Os serviços da PUCRS e da UFRGS também foram mais procurados conforme aumentava a duração da pandemia.
— No primeiro ano (2020), houve primeiro uma queda na busca de acolhimento realizado pela universidade. Talvez, em virtude da pouca familiaridade com os atendimentos online. Mas, desde 2021, a procura vem aumentando muito. Todos fomos afetados — explica a pró-reitora da Ufrgs, Ludymila Barroso Mallmann.
Como funcionam e onde encontrar
Os serviços oferecidos pelas quatro universidades ouvidas são gratuitos para os alunos da graduação e pós-graduação.
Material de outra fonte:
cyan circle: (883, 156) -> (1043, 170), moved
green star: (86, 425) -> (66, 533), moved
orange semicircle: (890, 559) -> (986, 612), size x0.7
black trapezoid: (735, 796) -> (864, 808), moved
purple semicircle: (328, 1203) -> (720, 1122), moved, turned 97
Os atendimentos podem ser presenciais ou online, individuais ou coletivos. Por isso, seguem os canais de comunicação para os alunos buscarem mais informações e até já fazer o agendamento, se quiser.
Unisinos - Núcleo de Atenção ao Estudante (NAE)
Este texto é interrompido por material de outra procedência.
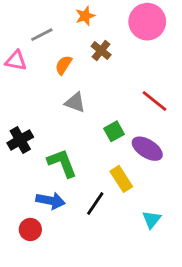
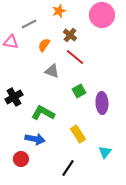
red line: (154, 101) -> (75, 57), moved
purple ellipse: (147, 149) -> (102, 103), turned 55
green L-shape: (62, 163) -> (43, 113), turned -40
yellow rectangle: (121, 179) -> (78, 134), moved
black line: (95, 204) -> (68, 168), moved

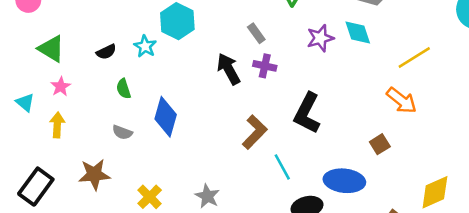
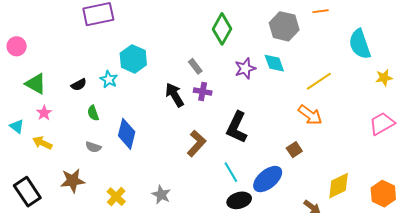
yellow arrow: (57, 125) -> (42, 143), turned -66
cyan line: (282, 167) -> (231, 172), moved
blue ellipse: (344, 181) -> (268, 179), turned -44
black rectangle: (36, 187) -> (27, 192), turned -68

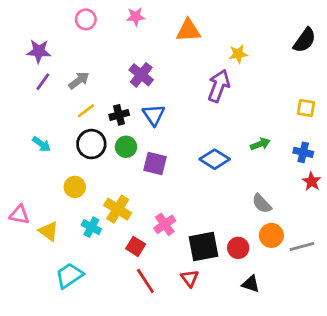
O Núcleo de Atenção ao Estudante (NAE) é um espaço físico dentro da universidade, com salas de atendimento presencial ou online. De preferência, com agendamento pelo e-mail assistencia@unisinos.br . Também é possível conhecer o serviço pelo Instagram @naeunisinos. É formado por uma equipe multiprofissional, com de Psicologia, Pedagogia, Serviço Social e Educação Inclusiva e Especial. Quando o aluno chega, os profissionais fazem um trabalho de acolhimento, escuta e atendimento psicológico. Em média, são cinco encontros para fazer a análise e dar um encaminhamento a uma rede externa de profissionais. No entanto, dependendo da situação, o aluno pode ser atendido por mais tempo na universidade.
PUCRS - O Centro de Apoio Discente
O Centro está disponível para todos os alunos a todos os alunos, nos turnos manhã, tarde e noite, de 2ª a 6ª feira. O atendimento pode ser presencial, no prédio Living 360º, no terceiro andar, sala 302. Também é possível entrar em contato pelo telefone (51 3353-6036) ou por e-mail apoiodiscente@pucrs.br. O objetivo é fazer a escuta, o acolhimento e o atendimento dos alunos.
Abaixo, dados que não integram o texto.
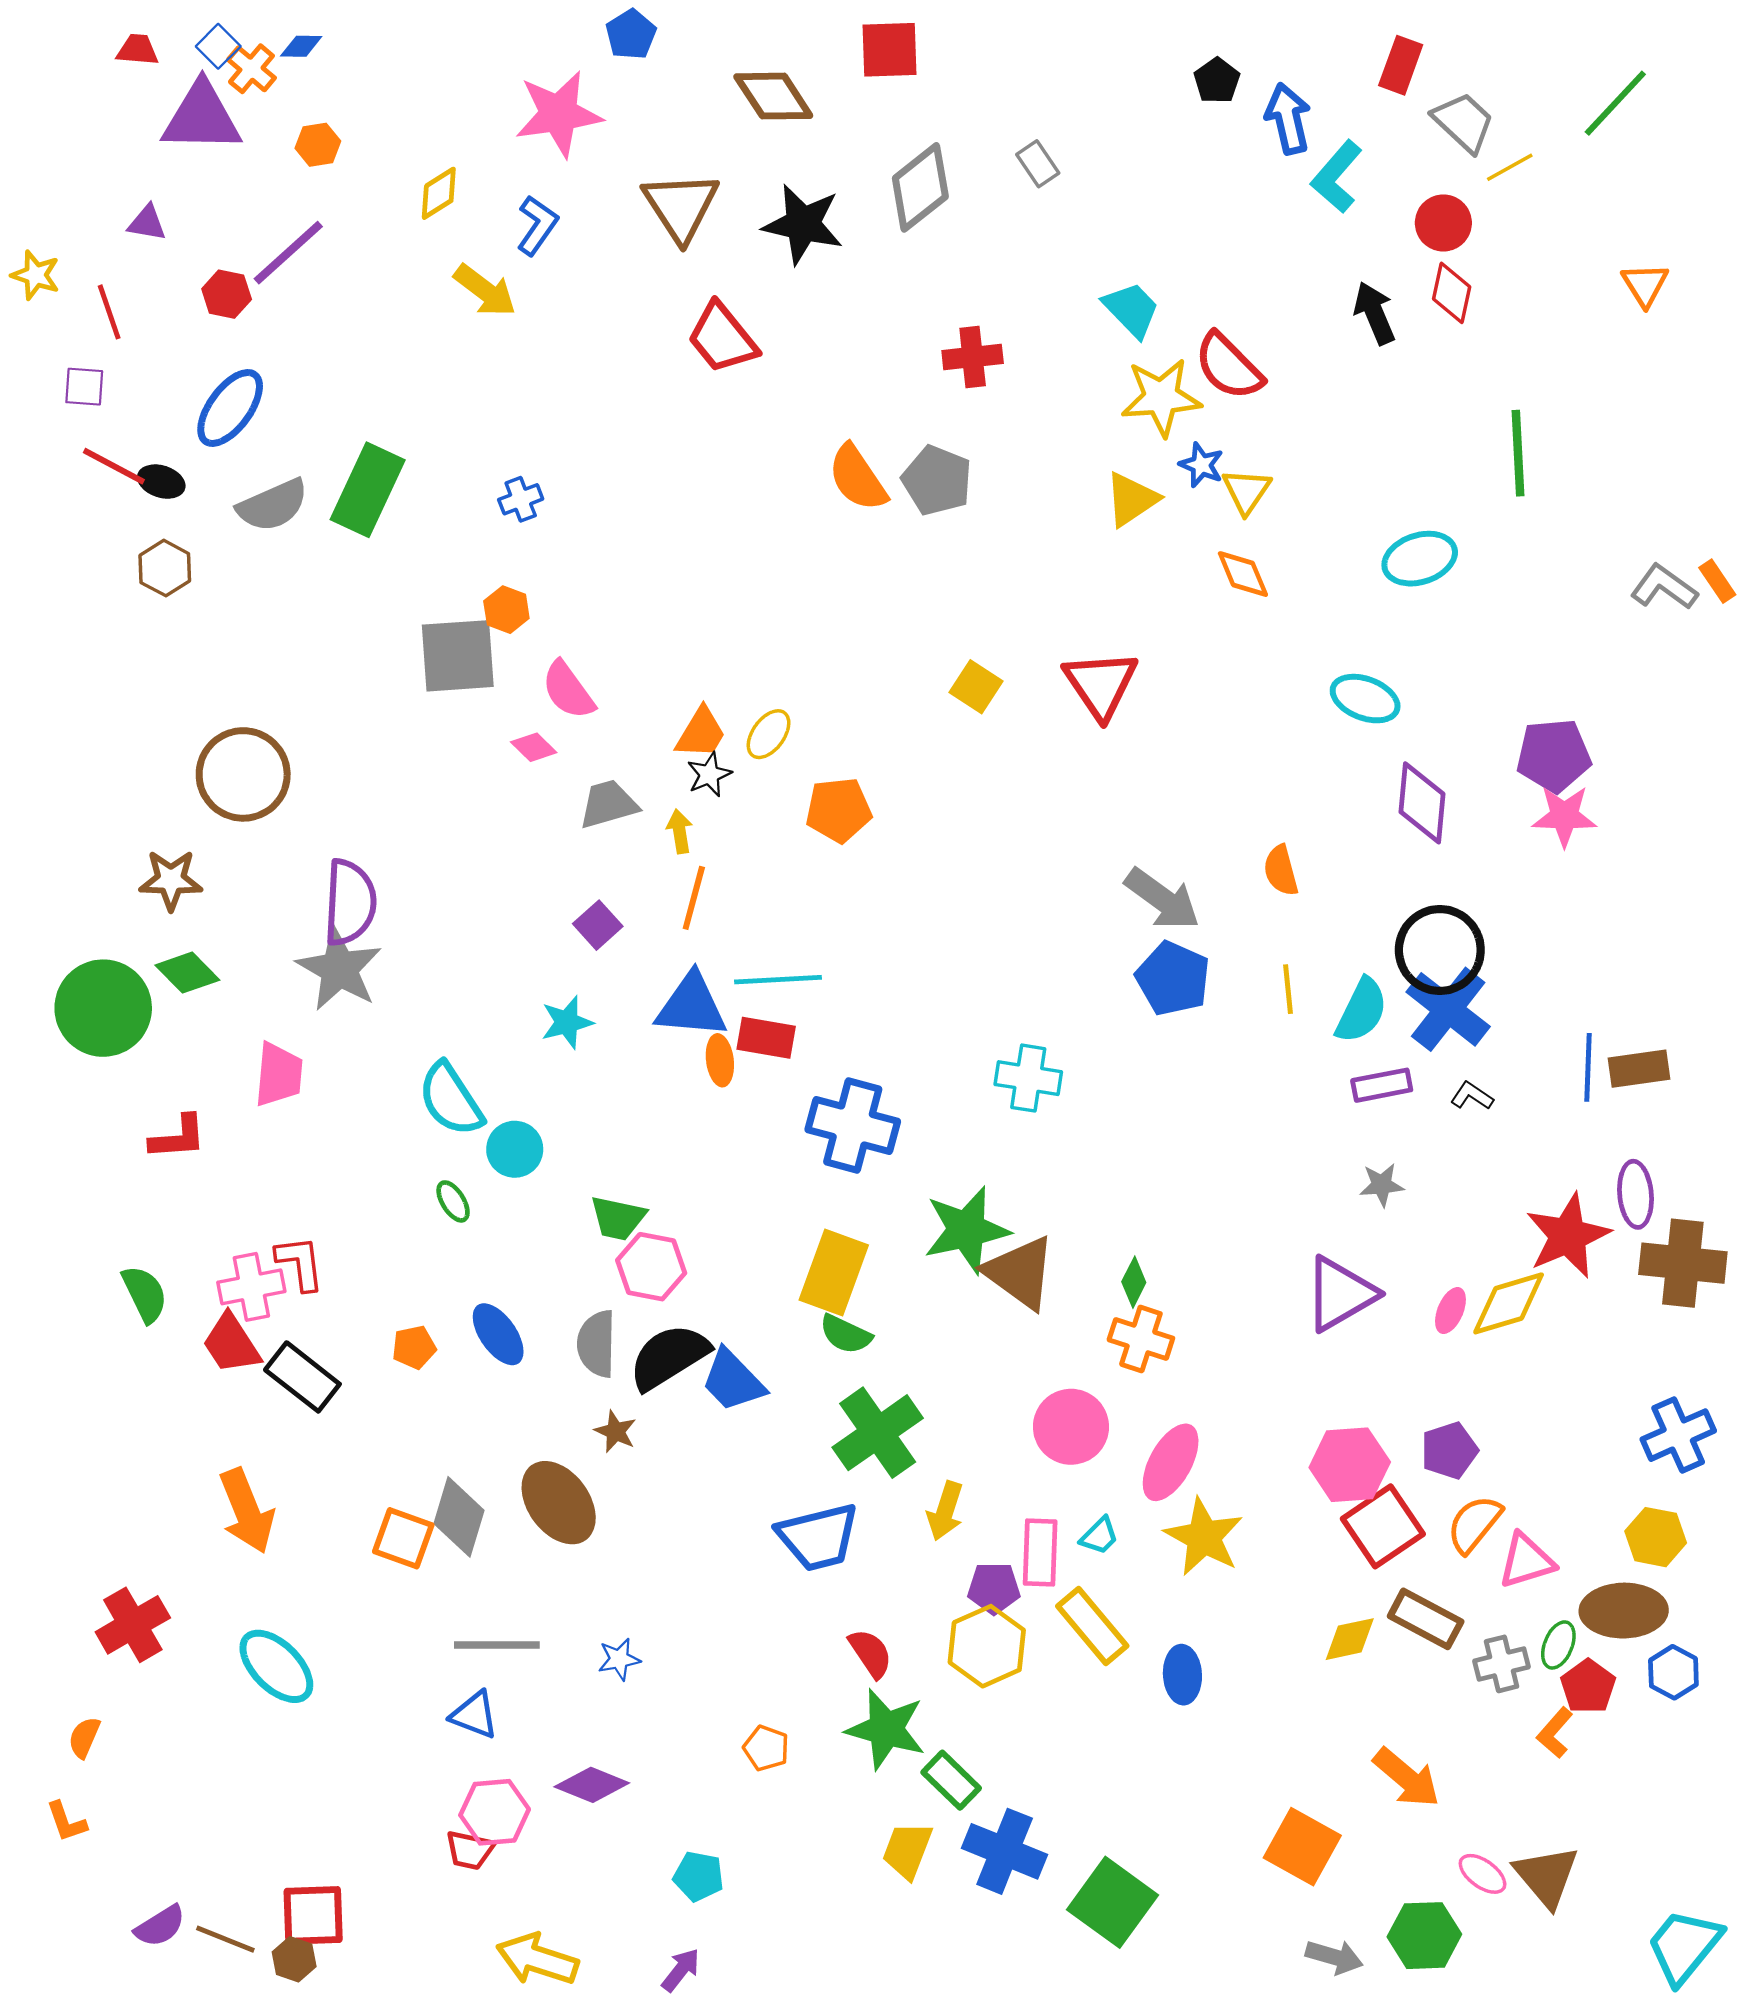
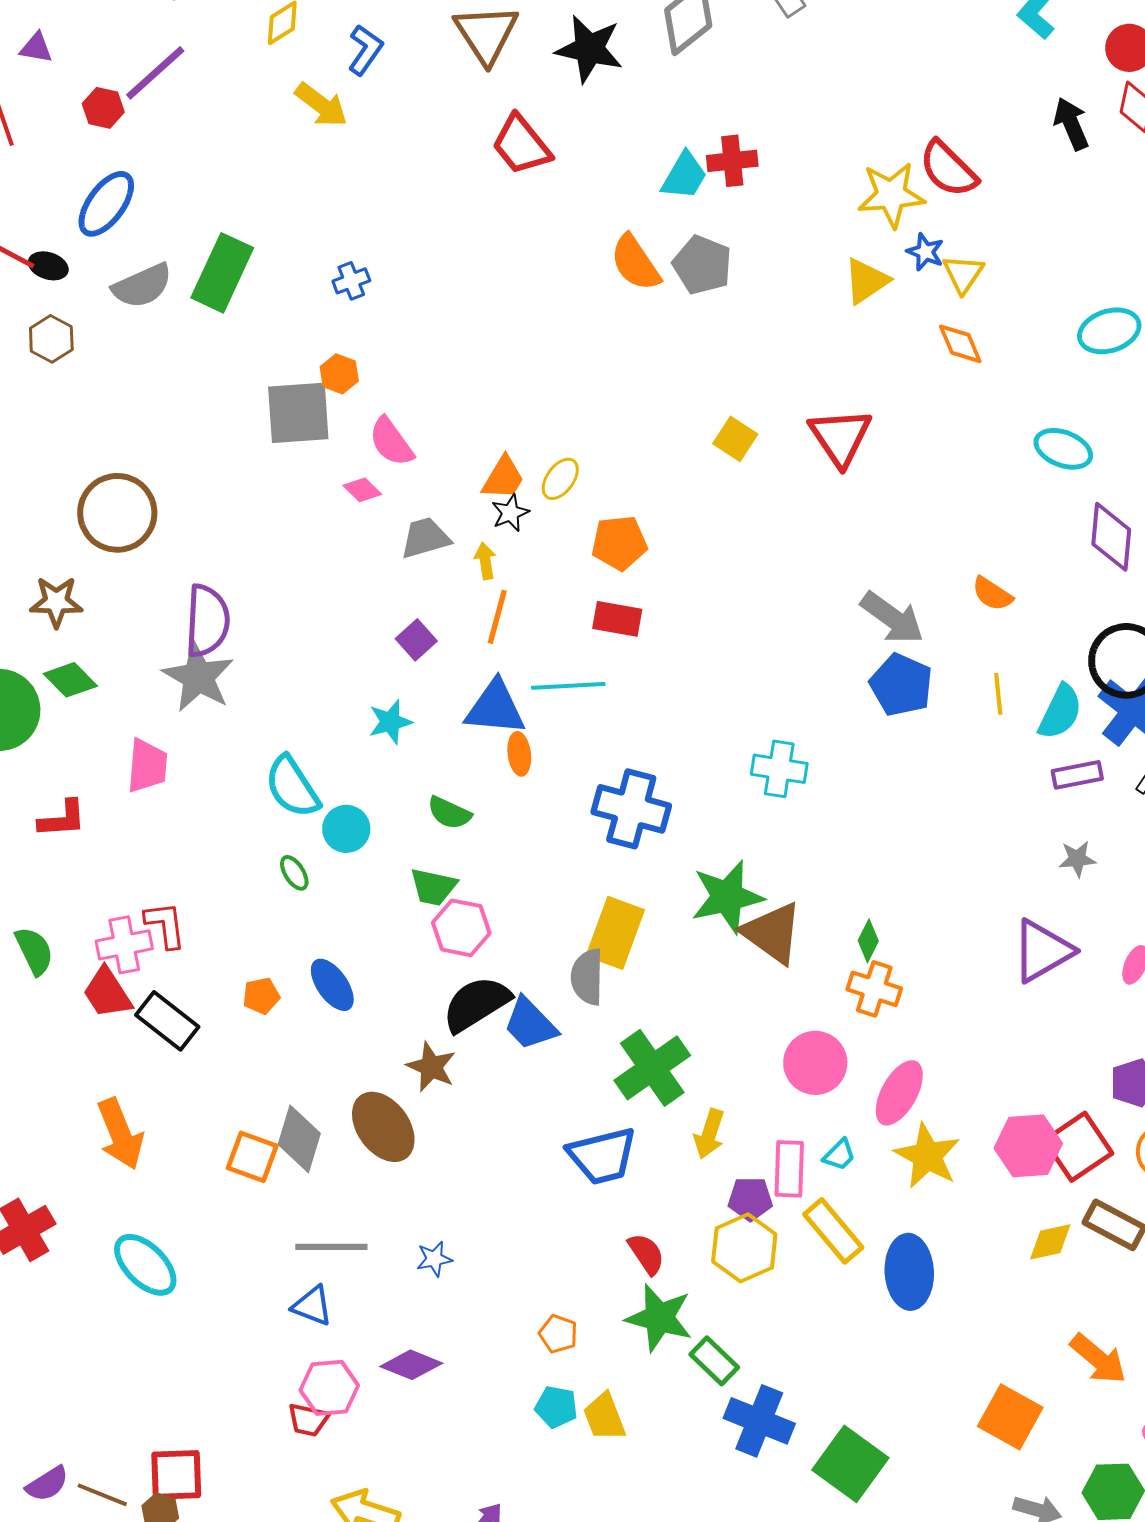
cyan trapezoid: (1131, 310) -> (684, 176), moved, turned 74
orange semicircle: (1281, 871) -> (992, 594), turned -42
red rectangle: (766, 1038) -> (617, 619), moved
green semicircle: (846, 1334) -> (449, 813), moved
gray semicircle: (597, 1344) -> (587, 977), moved
brown star: (616, 1432) -> (431, 1067), size x1.4
pink hexagon: (1350, 1465) -> (1028, 1146), moved
blue ellipse: (1182, 1675) -> (909, 1272), size x1.5
yellow trapezoid: (907, 1850) -> (604, 1417), moved, turned -42
cyan pentagon: (699, 1876) -> (556, 1407), moved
UFRGS- diferentes iniciativas
A universidade conta com diferentes ações voltadas para a saúde mental. Algumas delas são: o Projeto Pega Leve, que trabalha com a prevenção e promoção da saúde mental dentro do ambiente universitário; o Programa Medusa, com espaços de escuta, acolhimento e intervenções com estudantes sobre questões de saúde mental e vivências na universidade; e o Programa Saber Viver, lançado em dezembro de 2022 e em fase de implementação, que integra diferentes políticas, serviços e ações desenvolvidas pela universidade, como foco na promoção da saúde e bem-estar estudantil. Os atendimentos também variam. Existem atividades individuais, outras em grupo, online e presenciais. Para saber mais, é possível entrar em contato com a Pró-Reitoria de Assuntos Estudantis, pelo telefone (51) 3308-3240 ou pelos e-mails prae@prae.ufrgs.br e saberviver@prae.ufrgs.br
UNIRITTER
O Núcleo de Apoio Psicopedagógico e Inclusão (NAPI) possui um local físico em todos os campi da instituição (Zona Sul, FAPA e Canoas). Os atendimentos são realizados tanto presencialmente quanto online, com profissionais de Psicologia e Pedagogia que ficam à disposição dos estudantes para um trabalho de acolhimento e escuta. Conforme a necessidade de cada aluno, são realizados encaminhamentos para a Clínica Integrada de Saúde da própria instituição. O agendamento pode ser feito por meio do site bit.ly/agendamentoNAPI.